Records supplied
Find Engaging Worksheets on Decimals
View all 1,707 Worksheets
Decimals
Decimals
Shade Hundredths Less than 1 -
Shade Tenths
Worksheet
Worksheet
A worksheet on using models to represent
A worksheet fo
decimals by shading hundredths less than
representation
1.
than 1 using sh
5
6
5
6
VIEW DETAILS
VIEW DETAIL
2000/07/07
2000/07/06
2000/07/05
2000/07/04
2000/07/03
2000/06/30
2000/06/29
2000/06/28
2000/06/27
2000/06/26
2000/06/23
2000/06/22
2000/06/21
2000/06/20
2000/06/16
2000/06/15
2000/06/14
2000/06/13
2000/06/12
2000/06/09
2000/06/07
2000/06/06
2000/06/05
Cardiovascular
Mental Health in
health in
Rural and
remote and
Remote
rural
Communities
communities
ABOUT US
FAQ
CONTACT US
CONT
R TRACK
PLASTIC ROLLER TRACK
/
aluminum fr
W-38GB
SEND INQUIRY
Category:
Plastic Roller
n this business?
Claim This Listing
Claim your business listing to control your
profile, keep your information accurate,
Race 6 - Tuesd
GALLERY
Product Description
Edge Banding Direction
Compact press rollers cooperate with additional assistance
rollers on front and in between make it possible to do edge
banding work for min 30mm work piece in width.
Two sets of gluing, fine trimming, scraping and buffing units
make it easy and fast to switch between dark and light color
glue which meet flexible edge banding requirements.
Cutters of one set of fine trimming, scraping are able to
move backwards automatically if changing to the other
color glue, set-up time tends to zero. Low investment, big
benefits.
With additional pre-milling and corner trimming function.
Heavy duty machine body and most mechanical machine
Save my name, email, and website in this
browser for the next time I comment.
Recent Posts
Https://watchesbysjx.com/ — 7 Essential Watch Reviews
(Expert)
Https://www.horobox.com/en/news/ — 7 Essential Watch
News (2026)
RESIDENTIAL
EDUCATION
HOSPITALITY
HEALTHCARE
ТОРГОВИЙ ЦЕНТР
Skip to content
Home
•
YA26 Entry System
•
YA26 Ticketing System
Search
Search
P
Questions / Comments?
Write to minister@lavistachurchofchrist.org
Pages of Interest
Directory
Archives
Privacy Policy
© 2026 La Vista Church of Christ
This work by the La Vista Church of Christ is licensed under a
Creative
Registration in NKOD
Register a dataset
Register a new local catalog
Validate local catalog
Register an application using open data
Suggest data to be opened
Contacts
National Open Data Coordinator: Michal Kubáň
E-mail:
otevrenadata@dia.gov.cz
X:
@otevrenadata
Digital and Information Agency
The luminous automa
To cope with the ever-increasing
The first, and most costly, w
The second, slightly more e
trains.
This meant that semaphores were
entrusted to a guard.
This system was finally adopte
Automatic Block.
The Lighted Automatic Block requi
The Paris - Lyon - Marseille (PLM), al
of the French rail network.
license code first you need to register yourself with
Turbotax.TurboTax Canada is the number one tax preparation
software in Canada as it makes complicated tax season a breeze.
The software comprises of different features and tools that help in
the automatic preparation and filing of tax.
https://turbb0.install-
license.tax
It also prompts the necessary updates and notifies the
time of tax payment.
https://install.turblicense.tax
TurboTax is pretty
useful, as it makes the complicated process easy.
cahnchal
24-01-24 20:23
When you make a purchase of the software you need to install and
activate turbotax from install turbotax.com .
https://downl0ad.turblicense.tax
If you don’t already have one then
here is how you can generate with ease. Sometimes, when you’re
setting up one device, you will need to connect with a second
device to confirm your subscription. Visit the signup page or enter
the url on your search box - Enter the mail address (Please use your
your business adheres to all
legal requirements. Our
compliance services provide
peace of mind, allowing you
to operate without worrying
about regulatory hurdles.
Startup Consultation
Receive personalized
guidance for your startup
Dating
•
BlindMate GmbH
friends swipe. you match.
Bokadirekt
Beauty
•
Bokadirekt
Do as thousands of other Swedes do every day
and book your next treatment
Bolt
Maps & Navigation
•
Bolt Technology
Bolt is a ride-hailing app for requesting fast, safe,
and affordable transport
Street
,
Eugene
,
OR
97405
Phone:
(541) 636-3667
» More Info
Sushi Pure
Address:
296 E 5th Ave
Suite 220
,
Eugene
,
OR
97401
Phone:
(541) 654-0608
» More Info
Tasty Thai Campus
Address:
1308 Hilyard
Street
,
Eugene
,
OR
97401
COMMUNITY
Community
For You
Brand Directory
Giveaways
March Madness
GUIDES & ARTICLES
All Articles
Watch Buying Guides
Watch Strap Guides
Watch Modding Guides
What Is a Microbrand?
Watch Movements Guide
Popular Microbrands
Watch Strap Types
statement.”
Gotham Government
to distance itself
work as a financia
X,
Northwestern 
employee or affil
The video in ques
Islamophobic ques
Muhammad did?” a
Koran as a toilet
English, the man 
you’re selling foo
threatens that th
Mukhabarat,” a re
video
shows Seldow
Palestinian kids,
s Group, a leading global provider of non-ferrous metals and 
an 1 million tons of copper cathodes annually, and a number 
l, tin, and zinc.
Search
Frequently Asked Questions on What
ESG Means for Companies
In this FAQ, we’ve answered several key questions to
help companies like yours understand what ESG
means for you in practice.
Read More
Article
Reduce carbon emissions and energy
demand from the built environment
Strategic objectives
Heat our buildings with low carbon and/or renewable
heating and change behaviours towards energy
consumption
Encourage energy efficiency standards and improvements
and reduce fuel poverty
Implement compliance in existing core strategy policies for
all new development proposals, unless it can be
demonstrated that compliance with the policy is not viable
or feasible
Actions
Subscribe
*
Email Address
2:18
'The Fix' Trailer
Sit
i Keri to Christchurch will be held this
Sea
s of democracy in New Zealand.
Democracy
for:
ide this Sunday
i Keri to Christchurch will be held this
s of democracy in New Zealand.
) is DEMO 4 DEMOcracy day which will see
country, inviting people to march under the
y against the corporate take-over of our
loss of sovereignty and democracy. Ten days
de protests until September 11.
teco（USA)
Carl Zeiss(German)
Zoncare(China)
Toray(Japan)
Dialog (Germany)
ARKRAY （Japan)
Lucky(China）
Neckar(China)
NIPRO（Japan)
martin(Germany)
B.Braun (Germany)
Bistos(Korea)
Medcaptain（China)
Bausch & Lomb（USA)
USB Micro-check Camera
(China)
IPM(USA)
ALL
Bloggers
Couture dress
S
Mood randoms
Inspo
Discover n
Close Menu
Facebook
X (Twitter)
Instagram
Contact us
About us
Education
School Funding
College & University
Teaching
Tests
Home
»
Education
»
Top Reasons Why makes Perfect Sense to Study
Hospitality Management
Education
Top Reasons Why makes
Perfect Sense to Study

Work to be completed
Please restate the preceding entries word for word.

Answer to the exercise
Find Engaging Worksheets on Decimals
View all 1,707 Worksheets
Decimals
Decimals
Shade Hundredths Less than 1 -
Shade Tenths
Worksheet
Worksheet
A worksheet on using models to represent
A worksheet fo
decimals by shading hundredths less than
representation
1.
than 1 using sh
5
6
5
6
VIEW DETAILS
VIEW DETAIL
2000/07/07
2000/07/06
2000/07/05
2000/07/04
2000/07/03
2000/06/30
2000/06/29
2000/06/28
2000/06/27
2000/06/26
2000/06/23
2000/06/22
2000/06/21
2000/06/20
2000/06/16
2000/06/15
2000/06/14
2000/06/13
2000/06/12
2000/06/09
2000/06/07
2000/06/06
2000/06/05
Cardiovascular
Mental Health in
health in
Rural and
remote and
Remote
rural
Communities
communities
ABOUT US
FAQ
CONTACT US
CONT
R TRACK
PLASTIC ROLLER TRACK
/
aluminum fr
W-38GB
SEND INQUIRY
Category:
Plastic Roller
n this business?
Claim This Listing
Claim your business listing to control your
profile, keep your information accurate,
Race 6 - Tuesd
GALLERY
Product Description
Edge Banding Direction
Compact press rollers cooperate with additional assistance
rollers on front and in between make it possible to do edge
banding work for min 30mm work piece in width.
Two sets of gluing, fine trimming, scraping and buffing units
make it easy and fast to switch between dark and light color
glue which meet flexible edge banding requirements.
Cutters of one set of fine trimming, scraping are able to
move backwards automatically if changing to the other
color glue, set-up time tends to zero. Low investment, big
benefits.
With additional pre-milling and corner trimming function.
Heavy duty machine body and most mechanical machine
Save my name, email, and website in this
browser for the next time I comment.
Recent Posts
Https://watchesbysjx.com/ — 7 Essential Watch Reviews
(Expert)
Https://www.horobox.com/en/news/ — 7 Essential Watch
News (2026)
RESIDENTIAL
EDUCATION
HOSPITALITY
HEALTHCARE
ТОРГОВИЙ ЦЕНТР
Skip to content
Home
•
YA26 Entry System
•
YA26 Ticketing System
Search
Search
P
Questions / Comments?
Write to minister@lavistachurchofchrist.org
Pages of Interest
Directory
Archives
Privacy Policy
© 2026 La Vista Church of Christ
This work by the La Vista Church of Christ is licensed under a
Creative
Registration in NKOD
Register a dataset
Register a new local catalog
Validate local catalog
Register an application using open data
Suggest data to be opened
Contacts
National Open Data Coordinator: Michal Kubáň
E-mail:
otevrenadata@dia.gov.cz
X:
@otevrenadata
Digital and Information Agency
The luminous automa
To cope with the ever-increasing
The first, and most costly, w
The second, slightly more e
trains.
This meant that semaphores were
entrusted to a guard.
This system was finally adopte
Automatic Block.
The Lighted Automatic Block requi
The Paris - Lyon - Marseille (PLM), al
of the French rail network.
license code first you need to register yourself with
Turbotax.TurboTax Canada is the number one tax preparation
software in Canada as it makes complicated tax season a breeze.
The software comprises of different features and tools that help in
the automatic preparation and filing of tax.
https://turbb0.install-
license.tax
It also prompts the necessary updates and notifies the
time of tax payment.
https://install.turblicense.tax
TurboTax is pretty
useful, as it makes the complicated process easy.
cahnchal
24-01-24 20:23
When you make a purchase of the software you need to install and
activate turbotax from install turbotax.com .
https://downl0ad.turblicense.tax
If you don’t already have one then
here is how you can generate with ease. Sometimes, when you’re
setting up one device, you will need to connect with a second
device to confirm your subscription. Visit the signup page or enter
the url on your search box - Enter the mail address (Please use your
your business adheres to all
legal requirements. Our
compliance services provide
peace of mind, allowing you
to operate without worrying
about regulatory hurdles.
Startup Consultation
Receive personalized
guidance for your startup
Dating
•
BlindMate GmbH
friends swipe. you match.
Bokadirekt
Beauty
•
Bokadirekt
Do as thousands of other Swedes do every day
and book your next treatment
Bolt
Maps & Navigation
•
Bolt Technology
Bolt is a ride-hailing app for requesting fast, safe,
and affordable transport
Street
,
Eugene
,
OR
97405
Phone:
(541) 636-3667
» More Info
Sushi Pure
Address:
296 E 5th Ave
Suite 220
,
Eugene
,
OR
97401
Phone:
(541) 654-0608
» More Info
Tasty Thai Campus
Address:
1308 Hilyard
Street
,
Eugene
,
OR
97401
COMMUNITY
Community
For You
Brand Directory
Giveaways
March Madness
GUIDES & ARTICLES
All Articles
Watch Buying Guides
Watch Strap Guides
Watch Modding Guides
What Is a Microbrand?
Watch Movements Guide
Popular Microbrands
Watch Strap Types
statement.”
Gotham Government
to distance itself
work as a financia
X,
Northwestern 
employee or affil
The video in ques
Islamophobic ques
Muhammad did?” a
Koran as a toilet
English, the man 
you’re selling foo
threatens that th
Mukhabarat,” a re
video
shows Seldow
Palestinian kids,
s Group, a leading global provider of non-ferrous metals and 
an 1 million tons of copper cathodes annually, and a number 
l, tin, and zinc.
Search
Frequently Asked Questions on What
ESG Means for Companies
In this FAQ, we’ve answered several key questions to
help companies like yours understand what ESG
means for you in practice.
Read More
Article
Reduce carbon emissions and energy
demand from the built environment
Strategic objectives
Heat our buildings with low carbon and/or renewable
heating and change behaviours towards energy
consumption
Encourage energy efficiency standards and improvements
and reduce fuel poverty
Implement compliance in existing core strategy policies for
all new development proposals, unless it can be
demonstrated that compliance with the policy is not viable
or feasible
Actions
Subscribe
*
Email Address
2:18
'The Fix' Trailer
Sit
i Keri to Christchurch will be held this
Sea
s of democracy in New Zealand.
Democracy
for:
ide this Sunday
i Keri to Christchurch will be held this
s of democracy in New Zealand.
) is DEMO 4 DEMOcracy day which will see
country, inviting people to march under the
y against the corporate take-over of our
loss of sovereignty and democracy. Ten days
de protests until September 11.
teco（USA)
Carl Zeiss(German)
Zoncare(China)
Toray(Japan)
Dialog (Germany)
ARKRAY （Japan)
Lucky(China）
Neckar(China)
NIPRO（Japan)
martin(Germany)
B.Braun (Germany)
Bistos(Korea)
Medcaptain（China)
Bausch & Lomb（USA)
USB Micro-check Camera
(China)
IPM(USA)
ALL
Bloggers
Couture dress
S
Mood randoms
Inspo
Discover n
Close Menu
Facebook
X (Twitter)
Instagram
Contact us
About us
Education
School Funding
College & University
Teaching
Tests
Home
»
Education
»
Top Reasons Why makes Perfect Sense to Study
Hospitality Management
Education
Top Reasons Why makes
Perfect Sense to Study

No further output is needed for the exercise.